CVMD Chemistry, PharmaTherapeutics Research and Development, Pfizer, Inc., 558 Eastern Point Road, Groton, Connecticut 06340.
J Chem Inf Model. 2010 Apr 26;50(4):547-59. doi: 10.1021/ci900497d.
The MM-GB/SA scoring technique has become an important computational approach in drug design. We, and others, have demonstrated that for congeneric molecules the correlation with experimental data obtained with the physics-based scoring is usually superior to scoring functions from typical docking algorithms. Despite showing good accuracy when applied within a series, much work is necessary to improve the MM-GB/SA method in order to gain greater efficiency in drug design. Here, we investigate the poor estimation of protein desolvation provided by the GB/SA solvation model and the large dynamic range observed in the MM-GB/SA scoring compared to that of the experimental data. In the former, replacing the GB/SA protein desolvation in the MM-GB/SA method by the free energy associated with displacing binding site waters upon ligand binding estimated by WaterMap provides the best results when ranking congeneric series of factor Xa and cyclin-dependent kinase 2 (CDK2) inhibitors. However, the improvement is modest over results obtained with the MM-GB/SA and WaterMap methods individually, apparently due to the high correlation between the free energy liberation of the displaced solvent and the protein-ligand van der Waals interactions, which in turn may be interpretable as estimates of the hydrophobic effect and hydrophobic-like interactions, respectively. As for the large dynamic range, comparisons between MM-GB/SA and FEP calculations indicate that for the factor Xa test set this problem has its origin in the lack of shielding effects of protein--ligand electrostatic interactions; that overly favors ligands that engage in hydrogen bonds with the protein.

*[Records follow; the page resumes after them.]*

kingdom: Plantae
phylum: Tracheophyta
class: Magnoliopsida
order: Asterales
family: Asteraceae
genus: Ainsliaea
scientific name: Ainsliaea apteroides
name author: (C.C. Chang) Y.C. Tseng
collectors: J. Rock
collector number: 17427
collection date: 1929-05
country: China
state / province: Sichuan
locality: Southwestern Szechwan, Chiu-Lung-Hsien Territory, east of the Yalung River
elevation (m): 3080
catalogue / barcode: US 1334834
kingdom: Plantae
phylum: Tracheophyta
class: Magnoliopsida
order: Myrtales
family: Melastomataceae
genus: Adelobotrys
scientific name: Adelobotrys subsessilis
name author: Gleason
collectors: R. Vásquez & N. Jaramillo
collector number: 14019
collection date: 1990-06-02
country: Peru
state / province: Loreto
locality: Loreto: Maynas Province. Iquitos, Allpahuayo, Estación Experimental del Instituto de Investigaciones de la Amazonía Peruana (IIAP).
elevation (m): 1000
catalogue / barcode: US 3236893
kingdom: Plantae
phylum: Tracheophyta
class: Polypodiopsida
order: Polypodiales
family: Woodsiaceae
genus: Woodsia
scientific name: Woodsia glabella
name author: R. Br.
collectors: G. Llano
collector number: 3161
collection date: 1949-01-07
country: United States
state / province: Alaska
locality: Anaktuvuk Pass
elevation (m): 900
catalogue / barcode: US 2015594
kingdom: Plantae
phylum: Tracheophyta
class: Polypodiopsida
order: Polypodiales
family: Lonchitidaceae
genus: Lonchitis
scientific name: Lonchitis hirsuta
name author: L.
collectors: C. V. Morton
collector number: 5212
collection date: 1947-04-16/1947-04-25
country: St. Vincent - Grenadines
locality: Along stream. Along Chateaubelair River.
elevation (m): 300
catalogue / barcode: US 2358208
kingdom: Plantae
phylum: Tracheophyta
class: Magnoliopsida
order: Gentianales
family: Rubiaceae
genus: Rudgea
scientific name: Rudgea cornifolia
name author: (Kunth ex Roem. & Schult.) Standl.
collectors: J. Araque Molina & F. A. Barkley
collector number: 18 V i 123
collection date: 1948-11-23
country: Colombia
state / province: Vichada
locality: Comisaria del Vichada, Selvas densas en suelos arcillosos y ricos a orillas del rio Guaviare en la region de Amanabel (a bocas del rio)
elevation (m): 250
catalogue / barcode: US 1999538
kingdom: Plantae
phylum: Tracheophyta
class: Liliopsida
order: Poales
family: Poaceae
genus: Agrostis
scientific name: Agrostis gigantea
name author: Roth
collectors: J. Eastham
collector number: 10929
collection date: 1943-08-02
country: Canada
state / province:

MM-GB/SA 评分技术已成为药物设计中一种重要的计算方法。我们和其他人已经证明,对于同系列分子,与基于物理的评分方法获得的实验数据的相关性通常优于典型对接算法的评分函数。尽管在一系列应用中表现出良好的准确性,但仍需要大量工作来改进 MM-GB/SA 方法,以在药物设计中获得更高的效率。在这里,我们研究了 GB/SA 溶剂化模型提供的蛋白质去溶剂化的估计不佳,以及 MM-GB/SA 评分与实验数据相比观察到的大动态范围。在前一种情况下,通过 WaterMap 估计配体结合时取代结合位点水的自由能来取代 MM-GB/SA 方法中的 GB/SA 蛋白质去溶剂化,在对 factor Xa 和细胞周期蛋白依赖性激酶 2 (CDK2) 抑制剂的同系列进行排序时,提供了最佳结果。然而,与 MM-GB/SA 和 WaterMap 方法单独获得的结果相比,这种改进是适度的,显然是由于被取代溶剂的自由能释放与蛋白质-配体范德华相互作用之间的高度相关性,而这反过来又可以分别解释为疏水性效应和疏水性相互作用的估计。至于大的动态范围,MM-GB/SA 和 FEP 计算之间的比较表明,对于 factor Xa 测试集,这个问题的根源在于缺乏蛋白质-配体静电相互作用的屏蔽效应;这过分有利于与蛋白质形成氢键的配体。